Par un jugement, devenu définitif, du 3 février 2004, le Tribunal de police de Boissy Saint Léger a condamné le responsable de Wanadoo à 1700 euros d’amende pour ne pas avoir respecté certaines dispositions relatives à l’affichage du prix de produits proposés avec réductions par le site Alapage.com.
Le régime juridique applicable à la publicité annonçant une réduction de prix est fixé par l’arrêté n° 77-105/p du 2 septembre 1977 relative à là publicité des prix à l’égard du consommateur.

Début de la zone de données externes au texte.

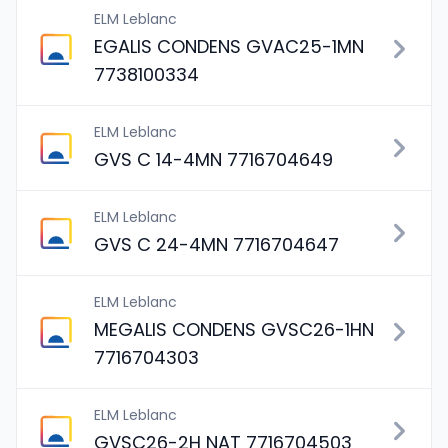
ELM Leblanc
EGALIS CONDENS GVAC25-1MN
7738100334
ELM Leblanc
GVS C 14-4MN 7716704649
ELM Leblanc
GVS C 24-4MN 7716704647
ELM Leblanc
MEGALIS CONDENS GVSC26-1HN
7716704303
ELM Leblanc
GVSC26-2H NAT 7716704503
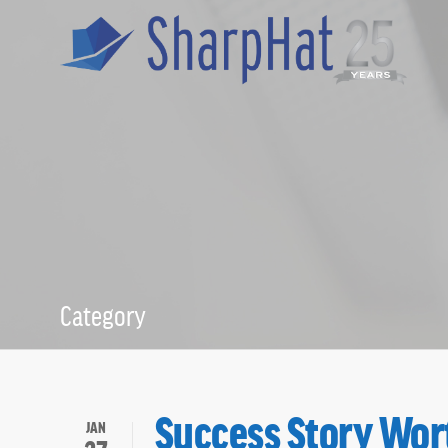
Category
Staffing
Success Story Wor
JAN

L’article 2 de ce texte précise que lorsqu’une réduction est annoncée, celle-ci doit être pratiquée par rapport au « prix de référence du produit ». Ce prix « ne peut excéder le prix le plus bas effectivement pratiqué par l’annonceur pour un article ou une prestation similaire, dans le même établissement de vente au détail, au cours des trente derniers jours précédant le début de la publicité ».
En l’espèce, la société Alapage.com avait mis en vente en période de soldes, du 6 janvier au 5 février 2003, un certain nombre de produits. A compter du 5 février 2003 et en l’absence d’écoulement complet du stock, le site avait proposé des réductions de 30, 40 voire 50% sur certains produits, la réduction s’appliquant sur le prix initial de vente.
Saisie par une consommatrice, la Direction départementale de la concurrence, de la consommation et de la répression des fraudes du Val-de-Marne (DDCCRF) a mené une enquête sur cette pratique, et constatant une infraction à l’arrêté du 2 septembre 1977, a transmis le dossier au parquet.
En l’espèce, les juges du Tribunal de police de Boissy Saint-Léger condamnent le responsable d’Alapage.com au motif que la réduction de prix s’appliquait à un prix supérieur au prix de référence. En effet, l’arrêté du 2 septembre précise qu’en cas d’annonce de réduction de prix, il doit être indiqué un prix de référence égal au prix le plus bas effectivement pratiqué au cours des 30 derniers jours précédant le début de la publicité. Il s’agissait donc, en l’occurrence, du prix pratiqué pendant la période des soldes.
Dans ces conditions, les nouvelles réductions proposées devaient s’appliquer aux prix soldés et non aux prix initiaux. En conséquence, les juges sanctionnent cette pratique d’une peine d’amende de 1700 euros pour les 17 infractions constatées.